E, portanto, por onde começar o caminho até ao alto da serra?

Aprendamos que a contemplação é uma escola que ajuda a aprofundar (e purificar) a nossa fidelidade a Divino Pintor. Que ajuda a sairmos de nós mesmos e a irmos ao encontro do outro. Aliás, também Ele, ao longo da sua caminhada, foi descobrindo que o Pai Lhe pedia fidelidade e não êxito imediato. E o mesmo também nos pede Ele a nós – fidelidade e não êxito!

Certas experiências deveriam ajudar-nos a deixarmos de ter peneiras e a nos constituirmos mais humildes, mais fiéis, e mais capazes de ir com uma paleta de cores novas e vibrantes ao encontro do outro. Sim, como tanto urge sair das quatro paredes onde alimentamos o nosso ego! Das mesmas onde somos doutores e imperadores do nosso gato ou periquito! Na verdade, quanto mais tarde aprendermos a ser humildes mais tardaremos em a ser verdadeiramente humanos com competências relacionais.

Proponho, pois, um desafio: subamos, de quando em vez, ao cume duma serra como quem toma um banho de humildade, a fim de melhor podermos ir ao encontro dos outros. Talvez assim melhor percebamos que ainda temos um longo caminho pela frente e que as características que são tão importantes no ser humano têm de ser genuínas, não forçadas. Todavia, considero que com o tempo este processo amadurecerá e tornar-se-á mais natural em nós, porque a reflexão e a consciência de nós próprios ditarão em grande medida o decorrer do desafio do sairmos ao encontro do outro.

Referências

Guerra, M., & Lima, L. (2005). Intervenção psicológica em grupos em contextos de saúde. Lisboa: Climepsi.

Soriano, J. M. (2005). Los procesos de la relación de ayuda. (2ªEd.). Editorial Desclée de Brouwer: Espanha.

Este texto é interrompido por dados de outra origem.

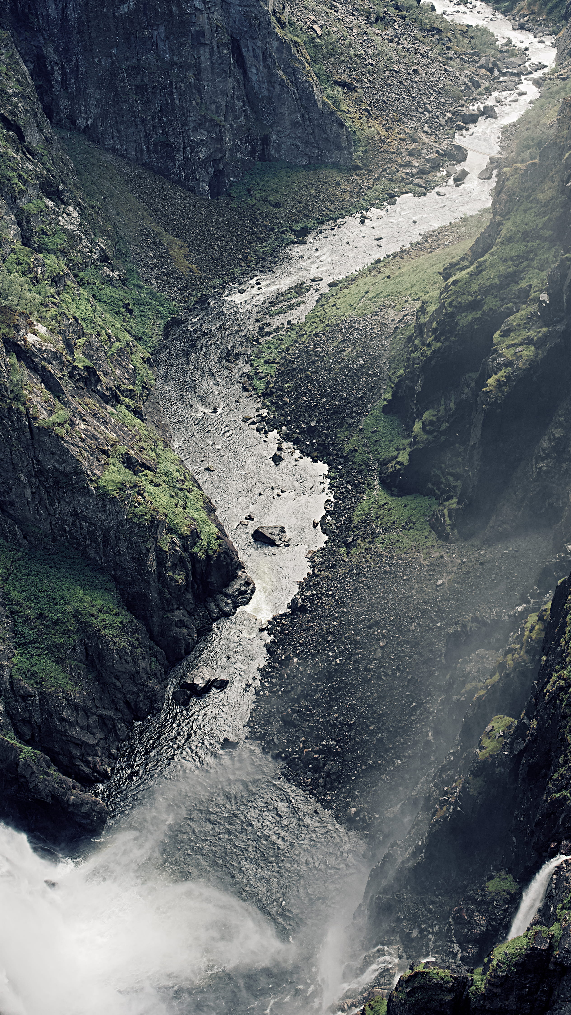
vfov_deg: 42.0
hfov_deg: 24.3
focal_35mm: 49
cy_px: 452
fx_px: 1319
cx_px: 365
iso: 640
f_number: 9
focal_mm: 35
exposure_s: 1/60
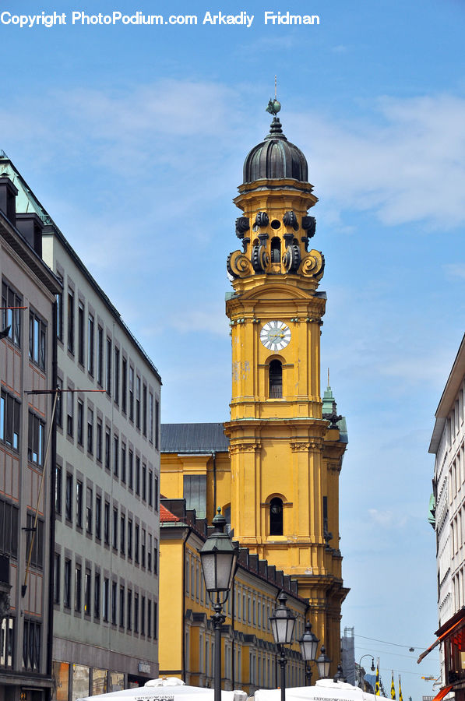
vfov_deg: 19.5
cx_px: 232
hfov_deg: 13.0
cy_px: 350
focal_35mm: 105
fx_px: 2041
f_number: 7.1
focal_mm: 70
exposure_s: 1/1000
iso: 200
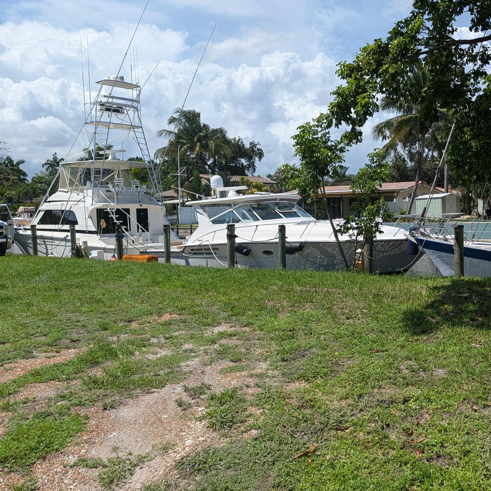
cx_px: 360
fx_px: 530
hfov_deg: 48.1
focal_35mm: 33
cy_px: 234
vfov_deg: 49.7
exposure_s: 1/1792
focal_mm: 6.9
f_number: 1.68
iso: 24
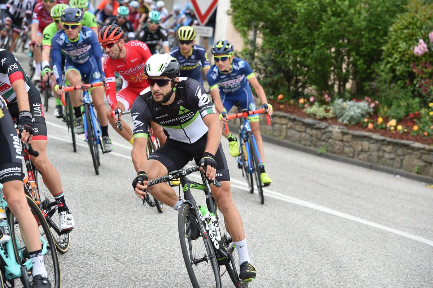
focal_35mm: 155
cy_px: 144
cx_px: 216
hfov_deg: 13.3
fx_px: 1863
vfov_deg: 8.8
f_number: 6.3
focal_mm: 155
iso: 1250
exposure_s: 1/800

Tavares, Sara. (1990). Longe do Mundo. Consultado a 03 de fevereiro de 2024 em https://www.letras.com/sara-tavares/525185/

Demos início à obra artística hoje mesmo. Talvez precisemos de mais amor e generosidade. Amor no coração e generosidade na alma. Subamos ao alto da serra, às cumeadas revestidas de neve das altas montanhas. E quando descermos pintaremos mais vivamente na nossa alma, a virtude do desprendimento das coisas terrenas. O degradé de cores do Divino Pintor. Sejamos espelho e abracemos o outro que clama por nós, n´Ele.